Quote word for word the data from its first line through the line that contains "základných návrhov štruktúry, ktoré", including both of those lines.
^^^^^^^^^^^^^^^^
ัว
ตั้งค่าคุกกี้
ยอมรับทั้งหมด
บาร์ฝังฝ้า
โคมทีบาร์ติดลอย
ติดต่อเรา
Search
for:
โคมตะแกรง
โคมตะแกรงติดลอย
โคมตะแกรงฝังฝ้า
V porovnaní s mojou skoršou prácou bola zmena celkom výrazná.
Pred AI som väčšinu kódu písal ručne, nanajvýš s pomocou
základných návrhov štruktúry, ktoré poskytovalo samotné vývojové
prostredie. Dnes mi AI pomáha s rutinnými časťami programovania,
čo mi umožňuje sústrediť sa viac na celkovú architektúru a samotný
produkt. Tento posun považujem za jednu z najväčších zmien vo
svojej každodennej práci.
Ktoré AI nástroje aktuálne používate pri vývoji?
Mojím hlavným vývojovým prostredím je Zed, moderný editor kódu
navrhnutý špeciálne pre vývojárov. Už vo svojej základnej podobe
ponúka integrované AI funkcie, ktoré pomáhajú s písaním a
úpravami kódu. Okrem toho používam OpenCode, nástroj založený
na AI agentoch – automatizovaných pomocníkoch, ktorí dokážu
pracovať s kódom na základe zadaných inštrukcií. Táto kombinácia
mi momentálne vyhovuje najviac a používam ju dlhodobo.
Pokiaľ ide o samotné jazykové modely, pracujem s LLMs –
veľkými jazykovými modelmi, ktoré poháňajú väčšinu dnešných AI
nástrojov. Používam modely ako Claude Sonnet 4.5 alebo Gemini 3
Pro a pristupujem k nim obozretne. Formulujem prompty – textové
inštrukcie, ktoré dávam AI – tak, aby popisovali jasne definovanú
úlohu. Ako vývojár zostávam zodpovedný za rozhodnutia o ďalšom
^^^^^^^^^^^^^^^^
## Output
ัว
ตั้งค่าคุกกี้
ยอมรับทั้งหมด
บาร์ฝังฝ้า
โคมทีบาร์ติดลอย
ติดต่อเรา
Search
for:
โคมตะแกรง
โคมตะแกรงติดลอย
โคมตะแกรงฝังฝ้า
V porovnaní s mojou skoršou prácou bola zmena celkom výrazná.
Pred AI som väčšinu kódu písal ručne, nanajvýš s pomocou
základných návrhov štruktúry, ktoré poskytovalo samotné vývojové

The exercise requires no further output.